--- Problem to solve ---
Transcribe the entries below exactly.

--- Material provided ---
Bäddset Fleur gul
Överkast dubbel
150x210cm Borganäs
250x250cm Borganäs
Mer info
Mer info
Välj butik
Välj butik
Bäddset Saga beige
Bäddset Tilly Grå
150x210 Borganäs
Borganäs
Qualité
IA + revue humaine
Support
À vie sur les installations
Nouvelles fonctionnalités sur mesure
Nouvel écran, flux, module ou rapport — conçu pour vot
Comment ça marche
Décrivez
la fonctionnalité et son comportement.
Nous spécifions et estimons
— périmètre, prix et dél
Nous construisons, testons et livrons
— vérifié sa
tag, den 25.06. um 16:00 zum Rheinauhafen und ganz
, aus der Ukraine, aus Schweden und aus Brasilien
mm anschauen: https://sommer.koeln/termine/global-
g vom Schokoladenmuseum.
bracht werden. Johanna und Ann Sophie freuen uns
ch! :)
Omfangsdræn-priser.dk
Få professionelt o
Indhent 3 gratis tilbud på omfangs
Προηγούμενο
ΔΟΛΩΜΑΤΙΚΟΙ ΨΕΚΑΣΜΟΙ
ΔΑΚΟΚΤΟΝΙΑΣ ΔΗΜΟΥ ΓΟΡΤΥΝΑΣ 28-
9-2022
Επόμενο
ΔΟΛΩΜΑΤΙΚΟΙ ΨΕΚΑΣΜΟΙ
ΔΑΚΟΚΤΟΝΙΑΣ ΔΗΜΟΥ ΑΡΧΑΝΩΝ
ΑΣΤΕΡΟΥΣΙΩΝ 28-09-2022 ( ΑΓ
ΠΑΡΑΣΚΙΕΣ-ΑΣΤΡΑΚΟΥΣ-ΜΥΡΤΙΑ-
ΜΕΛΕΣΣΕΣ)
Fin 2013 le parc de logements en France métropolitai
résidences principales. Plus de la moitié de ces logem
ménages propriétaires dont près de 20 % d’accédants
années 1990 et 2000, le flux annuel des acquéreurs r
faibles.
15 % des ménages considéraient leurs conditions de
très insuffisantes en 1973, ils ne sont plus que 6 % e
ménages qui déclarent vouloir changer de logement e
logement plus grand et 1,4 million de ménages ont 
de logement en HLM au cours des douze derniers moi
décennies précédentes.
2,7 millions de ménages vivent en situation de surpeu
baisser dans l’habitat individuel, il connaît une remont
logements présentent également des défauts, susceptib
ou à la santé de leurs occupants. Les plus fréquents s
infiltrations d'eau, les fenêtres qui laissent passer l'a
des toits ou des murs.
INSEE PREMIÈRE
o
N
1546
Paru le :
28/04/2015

--- Expected output ---
Bäddset Fleur gul
Överkast dubbel
150x210cm Borganäs
250x250cm Borganäs
Mer info
Mer info
Välj butik
Välj butik
Bäddset Saga beige
Bäddset Tilly Grå
150x210 Borganäs
Borganäs
Qualité
IA + revue humaine
Support
À vie sur les installations
Nouvelles fonctionnalités sur mesure
Nouvel écran, flux, module ou rapport — conçu pour vot
Comment ça marche
Décrivez
la fonctionnalité et son comportement.
Nous spécifions et estimons
— périmètre, prix et dél
Nous construisons, testons et livrons
— vérifié sa
tag, den 25.06. um 16:00 zum Rheinauhafen und ganz
, aus der Ukraine, aus Schweden und aus Brasilien
mm anschauen: https://sommer.koeln/termine/global-
g vom Schokoladenmuseum.
bracht werden. Johanna und Ann Sophie freuen uns
ch! :)
Omfangsdræn-priser.dk
Få professionelt o
Indhent 3 gratis tilbud på omfangs
Προηγούμενο
ΔΟΛΩΜΑΤΙΚΟΙ ΨΕΚΑΣΜΟΙ
ΔΑΚΟΚΤΟΝΙΑΣ ΔΗΜΟΥ ΓΟΡΤΥΝΑΣ 28-
9-2022
Επόμενο
ΔΟΛΩΜΑΤΙΚΟΙ ΨΕΚΑΣΜΟΙ
ΔΑΚΟΚΤΟΝΙΑΣ ΔΗΜΟΥ ΑΡΧΑΝΩΝ
ΑΣΤΕΡΟΥΣΙΩΝ 28-09-2022 ( ΑΓ
ΠΑΡΑΣΚΙΕΣ-ΑΣΤΡΑΚΟΥΣ-ΜΥΡΤΙΑ-
ΜΕΛΕΣΣΕΣ)
Fin 2013 le parc de logements en France métropolitai
résidences principales. Plus de la moitié de ces logem
ménages propriétaires dont près de 20 % d’accédants
années 1990 et 2000, le flux annuel des acquéreurs r
faibles.
15 % des ménages considéraient leurs conditions de
très insuffisantes en 1973, ils ne sont plus que 6 % e
ménages qui déclarent vouloir changer de logement e
logement plus grand et 1,4 million de ménages ont 
de logement en HLM au cours des douze derniers moi
décennies précédentes.
2,7 millions de ménages vivent en situation de surpeu
baisser dans l’habitat individuel, il connaît une remont
logements présentent également des défauts, susceptib
ou à la santé de leurs occupants. Les plus fréquents s
infiltrations d'eau, les fenêtres qui laissent passer l'a
des toits ou des murs.
INSEE PREMIÈRE
o
N
1546
Paru le :
28/04/2015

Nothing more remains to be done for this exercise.